We re-evaluate the risk measures selected in Step 6. Table 51 shows that local suppression, not surprisingly, has reduced the number of individuals violating 5-anonymity to 0. The global hierarchical risk was reduced to 0.02%, which corresponds to approximately 2 correct re-identifications. The highest individual hierarchical re-identification risk is 0.2%. These risk levels are acceptable for a PUF release. Furthermore, the recoding has removed any unusual combinations in the data.

Note

The risk may be underestimated by excluding the household level variables.

Table 51 k-anonymity violations
k-anonymity Number of records violating Percentage
2 0 0.0 %
3 0 0.0 %
5 0 0.0 %

### Step 10b: Re-measure utility¶

We compare (cross-)tabulations before and after anonymization, which are illustrated in the R code to this case study. We note that due to the recoding in Step 8b, the detail in the variables is reduced. This reduces the number of necessary suppressions and is acceptable for a public use file.

### Step 11: Audit and reporting¶

In the audit step, we check whether the data allow for reproduction of published figures from the original dataset and relationships between variables and other data characteristics are preserved in the anonymization process. In short, we check whether the dataset is valid for analytical purposes. There are no figures available that were published from the dataset and need to be reproducible from the anonymized data.

In Step 2, we explored the data characteristics and relationships between variables. These data characteristics and relationships have been mainly preserved, since we took them into account when choosing the appropriate anonymization methods. Since values of the variable “AGEYRS” were not perturbed, but only recoded and suppressed, we did not introduce unlikely combinations, such as a 60-year-old individual enrolled in primary education. Also, by separating the anonymization process into two parts, one for household-level variables and one for individual-level variables, the values of variables measured at the household level agree for all members of each household.

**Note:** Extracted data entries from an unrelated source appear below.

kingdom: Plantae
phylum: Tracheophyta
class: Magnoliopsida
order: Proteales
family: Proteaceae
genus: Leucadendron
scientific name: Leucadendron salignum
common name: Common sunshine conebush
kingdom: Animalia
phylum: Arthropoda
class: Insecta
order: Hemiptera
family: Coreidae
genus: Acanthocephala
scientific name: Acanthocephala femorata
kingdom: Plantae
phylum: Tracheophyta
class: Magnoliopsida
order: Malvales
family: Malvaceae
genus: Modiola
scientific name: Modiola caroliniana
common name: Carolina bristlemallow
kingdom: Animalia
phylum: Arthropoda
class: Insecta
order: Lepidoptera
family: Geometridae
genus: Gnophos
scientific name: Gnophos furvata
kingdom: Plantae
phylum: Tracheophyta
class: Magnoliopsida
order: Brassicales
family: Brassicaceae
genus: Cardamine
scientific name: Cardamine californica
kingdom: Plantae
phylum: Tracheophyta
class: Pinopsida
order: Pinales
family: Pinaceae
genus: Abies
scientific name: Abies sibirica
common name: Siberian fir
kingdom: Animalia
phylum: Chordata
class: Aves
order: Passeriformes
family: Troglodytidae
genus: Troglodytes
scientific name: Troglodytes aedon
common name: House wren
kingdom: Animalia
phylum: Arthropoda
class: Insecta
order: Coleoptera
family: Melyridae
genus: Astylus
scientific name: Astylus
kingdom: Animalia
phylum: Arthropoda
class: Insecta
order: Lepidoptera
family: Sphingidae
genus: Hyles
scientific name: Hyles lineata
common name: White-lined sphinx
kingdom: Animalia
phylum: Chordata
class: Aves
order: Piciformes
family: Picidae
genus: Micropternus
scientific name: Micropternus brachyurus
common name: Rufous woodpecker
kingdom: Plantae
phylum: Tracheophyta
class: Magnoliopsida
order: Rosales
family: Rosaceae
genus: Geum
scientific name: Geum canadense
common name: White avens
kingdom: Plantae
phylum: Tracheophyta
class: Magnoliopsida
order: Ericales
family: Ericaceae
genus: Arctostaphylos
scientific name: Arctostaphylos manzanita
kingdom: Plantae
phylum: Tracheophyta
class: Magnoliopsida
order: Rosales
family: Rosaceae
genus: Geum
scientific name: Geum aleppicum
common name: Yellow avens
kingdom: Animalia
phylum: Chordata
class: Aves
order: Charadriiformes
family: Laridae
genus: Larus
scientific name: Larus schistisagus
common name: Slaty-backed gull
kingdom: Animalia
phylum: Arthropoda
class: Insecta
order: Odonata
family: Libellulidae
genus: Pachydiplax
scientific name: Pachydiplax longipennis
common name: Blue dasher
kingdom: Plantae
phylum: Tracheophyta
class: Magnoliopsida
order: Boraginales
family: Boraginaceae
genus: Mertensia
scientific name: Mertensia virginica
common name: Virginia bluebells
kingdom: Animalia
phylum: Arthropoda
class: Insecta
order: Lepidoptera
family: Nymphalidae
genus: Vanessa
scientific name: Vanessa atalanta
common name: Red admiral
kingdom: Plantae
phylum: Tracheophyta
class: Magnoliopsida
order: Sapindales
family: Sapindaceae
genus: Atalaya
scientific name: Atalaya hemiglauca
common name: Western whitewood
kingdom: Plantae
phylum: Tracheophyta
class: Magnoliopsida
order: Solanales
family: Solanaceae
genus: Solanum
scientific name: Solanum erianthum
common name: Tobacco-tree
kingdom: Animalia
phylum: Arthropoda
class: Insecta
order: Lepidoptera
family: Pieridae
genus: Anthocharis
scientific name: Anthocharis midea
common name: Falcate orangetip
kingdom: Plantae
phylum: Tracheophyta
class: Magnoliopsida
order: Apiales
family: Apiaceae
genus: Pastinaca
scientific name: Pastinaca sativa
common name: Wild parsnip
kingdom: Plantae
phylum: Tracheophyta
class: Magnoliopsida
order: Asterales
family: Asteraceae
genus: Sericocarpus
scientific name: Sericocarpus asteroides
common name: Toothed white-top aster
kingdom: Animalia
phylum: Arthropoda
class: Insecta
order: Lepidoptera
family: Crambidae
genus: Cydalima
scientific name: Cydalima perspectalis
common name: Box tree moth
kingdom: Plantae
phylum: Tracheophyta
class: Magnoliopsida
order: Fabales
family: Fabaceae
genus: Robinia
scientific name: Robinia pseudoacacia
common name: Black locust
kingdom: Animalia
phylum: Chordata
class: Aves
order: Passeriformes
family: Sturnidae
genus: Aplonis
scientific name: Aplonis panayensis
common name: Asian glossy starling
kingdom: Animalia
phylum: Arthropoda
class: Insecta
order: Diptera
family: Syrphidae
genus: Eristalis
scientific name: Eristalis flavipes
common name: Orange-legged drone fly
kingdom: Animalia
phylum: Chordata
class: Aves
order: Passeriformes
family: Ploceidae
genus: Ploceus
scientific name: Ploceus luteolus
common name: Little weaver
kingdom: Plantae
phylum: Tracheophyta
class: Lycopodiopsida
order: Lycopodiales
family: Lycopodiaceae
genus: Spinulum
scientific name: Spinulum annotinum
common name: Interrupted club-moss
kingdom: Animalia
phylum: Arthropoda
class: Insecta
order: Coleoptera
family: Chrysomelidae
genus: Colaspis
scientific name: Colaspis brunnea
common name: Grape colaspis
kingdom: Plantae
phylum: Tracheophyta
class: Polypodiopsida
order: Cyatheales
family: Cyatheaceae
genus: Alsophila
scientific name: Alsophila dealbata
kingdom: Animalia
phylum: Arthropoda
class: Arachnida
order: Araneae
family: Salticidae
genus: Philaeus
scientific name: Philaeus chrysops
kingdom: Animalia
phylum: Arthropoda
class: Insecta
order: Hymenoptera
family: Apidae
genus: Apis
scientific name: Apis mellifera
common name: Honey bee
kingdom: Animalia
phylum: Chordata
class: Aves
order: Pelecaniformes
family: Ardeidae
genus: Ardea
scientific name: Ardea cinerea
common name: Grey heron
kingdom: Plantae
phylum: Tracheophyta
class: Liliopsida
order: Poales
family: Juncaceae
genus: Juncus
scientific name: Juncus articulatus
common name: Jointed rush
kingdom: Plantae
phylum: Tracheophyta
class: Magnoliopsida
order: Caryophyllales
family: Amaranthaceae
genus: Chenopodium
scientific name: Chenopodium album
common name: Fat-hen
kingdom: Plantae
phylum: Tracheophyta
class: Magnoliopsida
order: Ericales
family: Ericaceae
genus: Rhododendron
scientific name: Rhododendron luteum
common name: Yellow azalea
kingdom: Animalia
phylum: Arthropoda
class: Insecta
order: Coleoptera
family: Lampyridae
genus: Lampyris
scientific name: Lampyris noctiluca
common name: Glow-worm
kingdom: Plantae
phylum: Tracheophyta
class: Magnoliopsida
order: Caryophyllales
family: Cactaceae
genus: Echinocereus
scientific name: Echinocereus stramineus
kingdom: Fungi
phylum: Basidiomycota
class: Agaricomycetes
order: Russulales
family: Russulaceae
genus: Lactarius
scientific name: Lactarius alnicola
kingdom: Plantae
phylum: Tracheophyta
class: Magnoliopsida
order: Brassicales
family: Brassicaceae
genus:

Furthermore, we drafted two reports, internal and external, on the anonymization of the case study dataset. The internal report includes the methods used, the risk before and after anonymization as well as the reasons for the selected methods and their parameters. The external report focuses on the changes in the data and the loss in utility. Focus here should be on the number of suppressions as well as the perturbative methods (PRAM). This is described in the previous steps.

Note

When creating a PUF, it is inevitable that there will be a loss of information and it is very important for the users to be aware of these changes and release them in a report that accompanies the data.

Appendix C provides examples of an internal and external report of the anonymization process of this dataset. Depending on the users and readers of the reports, the content may differ.

Note

The report() function in sdcMicro is at this point not useful, since this will only report on the SDC measures in the second case study.

However, the report should contain the entire process, including the measures applied in case study 1.

### Step 12: Data release¶

The final step is the release of the anonymized dataset together with the external report. Listing 114 shows how to export the anonymized dataset as STATA file. The Section Read functions in R presents functions for exporting files in other data formats.

Listing 114 Exporting the anonymized PUF file
 1 2 # Create STATA file write.dta(dataframe = dataAnon, file= 'Case2DataAnon.dta', convert.dates=TRUE) 
 [1] Other methods and guidance on treating datasets where household size is a quasi-identifier are discussed in the Section Anonymization of the quasi-identifier household size.
 [2] For illustrative purposes, we only show this evaluation for the expenditure variables. It can be easily copied for the income variables. The results are similar.
 [3] To compute the GINI coefficient, bootstrap to construct the confidence intervals and plot the Lorenz curve we used the R packages laeken, reldist, bootstrap and ineq.